Seminar

230Th and 231Pa as tracers of Arctic marine particle flux: implications for late Quaternary glacial history

  • Date

    February 12,2019

  • Time

    4:00PM - 4:30PM

  • Venue

    JL104

  • Speaker

    Mr. Qian Xu Department of Earth Sciences, HKU

Deciphering Arctic paleoceanograpy and paleoclimate is hampered by multiple problems with dating Arctic sediment cores due to low productivity and poor preservation of biogenic sedimentary records. More recently, geochemical studies using 230Th and 231Pa as constant proxies of particle fluxes estimated radiometric benchmark ages of respectively ∼ 340 and ∼ 150 ka, based on the final decay of 230Th and 231Pa excesses. Here we will present 230Th and 231Pa data, along with sedimentological records, of core ARC5-MA01 from the Mendeleev Ridge. Total collapse depths of 230Thxs and 231Paxs are observed down to 119 and 59cm, respectively, indicating a mean sedimentation rate of ~3.5 mm/ka, which is similar to those in other Arctic cores.
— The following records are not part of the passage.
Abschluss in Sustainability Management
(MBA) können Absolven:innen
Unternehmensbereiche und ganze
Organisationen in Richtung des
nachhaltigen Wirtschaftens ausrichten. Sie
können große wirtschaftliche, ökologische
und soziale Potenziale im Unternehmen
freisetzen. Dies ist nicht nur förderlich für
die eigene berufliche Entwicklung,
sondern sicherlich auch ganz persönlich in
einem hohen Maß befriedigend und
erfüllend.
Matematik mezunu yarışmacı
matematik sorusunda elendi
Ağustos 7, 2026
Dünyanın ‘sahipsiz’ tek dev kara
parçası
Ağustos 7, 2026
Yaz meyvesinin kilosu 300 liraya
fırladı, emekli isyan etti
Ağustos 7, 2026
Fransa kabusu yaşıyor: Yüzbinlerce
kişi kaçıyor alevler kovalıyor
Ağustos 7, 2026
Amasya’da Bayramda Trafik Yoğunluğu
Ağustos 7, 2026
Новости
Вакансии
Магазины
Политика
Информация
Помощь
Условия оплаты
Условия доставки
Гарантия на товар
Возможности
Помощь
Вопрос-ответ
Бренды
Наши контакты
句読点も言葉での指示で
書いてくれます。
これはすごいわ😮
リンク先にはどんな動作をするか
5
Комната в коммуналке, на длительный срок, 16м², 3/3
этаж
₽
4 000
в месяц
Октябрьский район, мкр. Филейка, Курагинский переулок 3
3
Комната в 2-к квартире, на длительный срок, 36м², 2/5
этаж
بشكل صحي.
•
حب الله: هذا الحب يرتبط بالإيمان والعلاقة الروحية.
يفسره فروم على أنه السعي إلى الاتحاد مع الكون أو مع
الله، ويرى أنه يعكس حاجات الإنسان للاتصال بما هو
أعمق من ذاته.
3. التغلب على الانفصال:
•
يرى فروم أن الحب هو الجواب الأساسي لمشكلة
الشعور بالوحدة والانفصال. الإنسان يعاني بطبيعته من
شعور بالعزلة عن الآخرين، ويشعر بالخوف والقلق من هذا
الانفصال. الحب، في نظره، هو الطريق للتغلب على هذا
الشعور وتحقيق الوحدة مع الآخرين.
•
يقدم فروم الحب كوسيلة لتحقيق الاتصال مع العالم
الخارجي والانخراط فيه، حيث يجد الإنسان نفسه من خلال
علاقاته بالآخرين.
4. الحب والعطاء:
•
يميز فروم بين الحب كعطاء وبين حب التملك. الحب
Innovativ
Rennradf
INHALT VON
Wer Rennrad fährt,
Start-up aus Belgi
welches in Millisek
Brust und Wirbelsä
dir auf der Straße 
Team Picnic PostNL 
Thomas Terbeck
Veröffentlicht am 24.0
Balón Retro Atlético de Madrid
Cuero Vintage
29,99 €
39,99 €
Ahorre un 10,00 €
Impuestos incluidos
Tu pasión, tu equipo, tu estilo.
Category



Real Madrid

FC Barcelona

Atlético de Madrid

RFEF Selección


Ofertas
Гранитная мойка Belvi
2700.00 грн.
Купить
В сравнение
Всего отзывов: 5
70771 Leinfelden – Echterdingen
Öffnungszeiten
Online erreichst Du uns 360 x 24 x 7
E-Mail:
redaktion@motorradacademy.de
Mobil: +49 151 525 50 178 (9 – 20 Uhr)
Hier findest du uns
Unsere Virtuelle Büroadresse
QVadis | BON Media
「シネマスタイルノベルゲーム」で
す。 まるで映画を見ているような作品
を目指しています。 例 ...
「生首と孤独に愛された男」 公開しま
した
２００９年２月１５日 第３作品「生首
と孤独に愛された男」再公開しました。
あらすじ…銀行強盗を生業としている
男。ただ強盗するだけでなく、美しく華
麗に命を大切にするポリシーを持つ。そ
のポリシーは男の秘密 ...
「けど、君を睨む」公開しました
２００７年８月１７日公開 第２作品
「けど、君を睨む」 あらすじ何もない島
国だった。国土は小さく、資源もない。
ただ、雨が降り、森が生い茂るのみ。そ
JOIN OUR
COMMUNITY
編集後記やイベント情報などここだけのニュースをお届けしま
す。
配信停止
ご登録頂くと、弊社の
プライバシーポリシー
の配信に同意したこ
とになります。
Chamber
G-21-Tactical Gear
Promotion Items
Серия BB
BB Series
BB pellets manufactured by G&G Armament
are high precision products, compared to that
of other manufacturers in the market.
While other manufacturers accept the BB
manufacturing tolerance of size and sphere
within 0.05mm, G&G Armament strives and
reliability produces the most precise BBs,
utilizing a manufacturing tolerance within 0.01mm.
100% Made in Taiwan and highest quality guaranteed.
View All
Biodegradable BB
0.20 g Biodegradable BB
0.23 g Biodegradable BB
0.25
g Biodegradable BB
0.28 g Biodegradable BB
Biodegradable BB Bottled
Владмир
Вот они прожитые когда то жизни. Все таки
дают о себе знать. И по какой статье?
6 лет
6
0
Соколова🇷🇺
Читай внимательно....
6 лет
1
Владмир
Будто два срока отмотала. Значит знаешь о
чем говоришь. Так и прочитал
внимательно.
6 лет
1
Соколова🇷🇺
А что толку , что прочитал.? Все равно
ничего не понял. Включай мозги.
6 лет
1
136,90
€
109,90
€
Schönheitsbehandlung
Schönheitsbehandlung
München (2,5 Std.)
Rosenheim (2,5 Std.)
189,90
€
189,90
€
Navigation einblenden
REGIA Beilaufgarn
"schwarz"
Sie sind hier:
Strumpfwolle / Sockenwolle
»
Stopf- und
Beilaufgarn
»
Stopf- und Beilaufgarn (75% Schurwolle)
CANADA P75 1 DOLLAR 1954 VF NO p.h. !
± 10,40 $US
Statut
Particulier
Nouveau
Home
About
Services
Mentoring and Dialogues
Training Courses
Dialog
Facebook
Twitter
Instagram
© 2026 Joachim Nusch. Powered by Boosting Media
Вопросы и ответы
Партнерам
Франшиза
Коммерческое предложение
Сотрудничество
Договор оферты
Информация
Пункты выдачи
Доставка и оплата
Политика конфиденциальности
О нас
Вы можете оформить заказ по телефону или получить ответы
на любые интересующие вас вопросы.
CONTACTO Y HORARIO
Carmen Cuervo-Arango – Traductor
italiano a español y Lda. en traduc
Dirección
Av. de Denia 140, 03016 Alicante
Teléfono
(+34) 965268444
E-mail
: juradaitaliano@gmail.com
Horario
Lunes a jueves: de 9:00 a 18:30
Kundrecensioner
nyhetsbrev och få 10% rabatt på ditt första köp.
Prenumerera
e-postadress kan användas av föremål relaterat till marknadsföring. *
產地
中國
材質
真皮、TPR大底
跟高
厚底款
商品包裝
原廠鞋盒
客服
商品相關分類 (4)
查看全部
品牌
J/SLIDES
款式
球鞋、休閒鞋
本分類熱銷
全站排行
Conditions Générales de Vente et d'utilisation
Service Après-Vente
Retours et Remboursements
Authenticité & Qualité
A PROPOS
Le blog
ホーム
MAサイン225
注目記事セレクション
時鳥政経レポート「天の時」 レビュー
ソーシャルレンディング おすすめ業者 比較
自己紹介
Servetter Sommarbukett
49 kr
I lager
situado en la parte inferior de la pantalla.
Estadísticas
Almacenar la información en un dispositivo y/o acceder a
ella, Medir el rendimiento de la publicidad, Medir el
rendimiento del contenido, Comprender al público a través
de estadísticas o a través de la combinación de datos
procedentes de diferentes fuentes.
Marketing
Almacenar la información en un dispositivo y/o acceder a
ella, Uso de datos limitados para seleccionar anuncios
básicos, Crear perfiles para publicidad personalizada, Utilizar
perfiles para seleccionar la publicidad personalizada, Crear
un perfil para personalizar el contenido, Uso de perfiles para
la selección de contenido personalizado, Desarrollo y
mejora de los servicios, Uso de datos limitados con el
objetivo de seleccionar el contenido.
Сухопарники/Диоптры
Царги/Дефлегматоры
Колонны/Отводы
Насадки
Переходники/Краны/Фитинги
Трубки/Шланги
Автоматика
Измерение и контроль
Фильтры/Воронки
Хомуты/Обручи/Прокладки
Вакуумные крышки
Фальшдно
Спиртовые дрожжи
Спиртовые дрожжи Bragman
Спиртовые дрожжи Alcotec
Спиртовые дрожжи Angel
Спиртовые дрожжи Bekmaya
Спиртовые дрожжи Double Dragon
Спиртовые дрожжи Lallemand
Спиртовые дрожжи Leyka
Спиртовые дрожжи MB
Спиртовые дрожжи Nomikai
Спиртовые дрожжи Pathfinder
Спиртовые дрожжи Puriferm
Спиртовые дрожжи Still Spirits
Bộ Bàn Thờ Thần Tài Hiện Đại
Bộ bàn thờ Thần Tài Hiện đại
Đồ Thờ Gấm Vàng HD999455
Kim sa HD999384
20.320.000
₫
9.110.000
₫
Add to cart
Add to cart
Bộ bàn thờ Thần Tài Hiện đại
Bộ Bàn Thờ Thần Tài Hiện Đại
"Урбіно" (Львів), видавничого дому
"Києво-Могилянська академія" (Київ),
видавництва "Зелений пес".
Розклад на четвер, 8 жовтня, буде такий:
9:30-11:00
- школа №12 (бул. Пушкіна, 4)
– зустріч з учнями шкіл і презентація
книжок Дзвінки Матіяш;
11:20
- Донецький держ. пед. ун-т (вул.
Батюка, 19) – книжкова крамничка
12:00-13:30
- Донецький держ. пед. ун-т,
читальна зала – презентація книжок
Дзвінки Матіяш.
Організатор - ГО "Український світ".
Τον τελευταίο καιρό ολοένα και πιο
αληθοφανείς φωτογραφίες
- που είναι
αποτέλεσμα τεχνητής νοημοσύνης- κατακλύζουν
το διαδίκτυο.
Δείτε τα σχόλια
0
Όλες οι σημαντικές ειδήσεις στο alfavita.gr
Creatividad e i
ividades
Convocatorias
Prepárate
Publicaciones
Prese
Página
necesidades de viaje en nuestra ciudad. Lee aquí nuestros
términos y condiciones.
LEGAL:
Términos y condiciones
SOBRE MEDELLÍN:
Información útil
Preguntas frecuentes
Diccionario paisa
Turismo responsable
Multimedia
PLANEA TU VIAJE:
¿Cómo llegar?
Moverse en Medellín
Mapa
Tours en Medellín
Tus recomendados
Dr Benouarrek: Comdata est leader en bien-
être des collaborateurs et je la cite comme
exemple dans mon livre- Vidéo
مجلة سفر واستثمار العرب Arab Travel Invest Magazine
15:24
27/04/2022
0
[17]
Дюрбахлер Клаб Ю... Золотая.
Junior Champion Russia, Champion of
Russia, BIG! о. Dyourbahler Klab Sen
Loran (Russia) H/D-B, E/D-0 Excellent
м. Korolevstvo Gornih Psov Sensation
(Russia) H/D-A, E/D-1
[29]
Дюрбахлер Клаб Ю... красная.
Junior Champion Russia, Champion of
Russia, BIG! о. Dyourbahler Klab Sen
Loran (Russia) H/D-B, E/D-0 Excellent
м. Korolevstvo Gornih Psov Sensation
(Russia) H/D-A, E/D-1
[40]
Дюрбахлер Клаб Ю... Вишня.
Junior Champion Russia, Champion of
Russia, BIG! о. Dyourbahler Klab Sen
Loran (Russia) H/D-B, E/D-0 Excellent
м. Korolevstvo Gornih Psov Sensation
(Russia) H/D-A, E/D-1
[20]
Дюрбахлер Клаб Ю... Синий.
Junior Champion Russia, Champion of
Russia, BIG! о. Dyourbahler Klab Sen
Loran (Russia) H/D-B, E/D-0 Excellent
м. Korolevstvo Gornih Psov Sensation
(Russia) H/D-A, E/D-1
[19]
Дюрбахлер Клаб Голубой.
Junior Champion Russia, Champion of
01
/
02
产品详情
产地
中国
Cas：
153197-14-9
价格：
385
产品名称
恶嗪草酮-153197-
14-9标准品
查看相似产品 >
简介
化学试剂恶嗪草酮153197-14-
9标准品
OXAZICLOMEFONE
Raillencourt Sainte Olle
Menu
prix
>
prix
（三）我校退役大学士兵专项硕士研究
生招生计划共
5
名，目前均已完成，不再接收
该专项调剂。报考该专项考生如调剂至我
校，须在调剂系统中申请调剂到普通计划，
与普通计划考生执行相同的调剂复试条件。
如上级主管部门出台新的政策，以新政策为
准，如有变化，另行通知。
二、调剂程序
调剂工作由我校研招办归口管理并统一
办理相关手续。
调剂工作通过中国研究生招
All of them support very low sedimentation rates in the central Arctic Ocean. In such a setting, 230Th and 231Pa provide tools for defining a chronostratigraphy spanning the last few glacial-deglacial-interglacial cycles. However, variations of brownish manganese-rich layers, which host high numbers of foraminifera and have been interpreted as being deposited under interglacial/interstadial conditions, are inconsistent with 230Th and 231Pa, leading to the age model estimated here incompatible with the proposed chronostratigraphic framework. Thus, there is a need for revisiting current interpretations of Arctic chronostratigraphies in terms of glacial-interglacial cycles.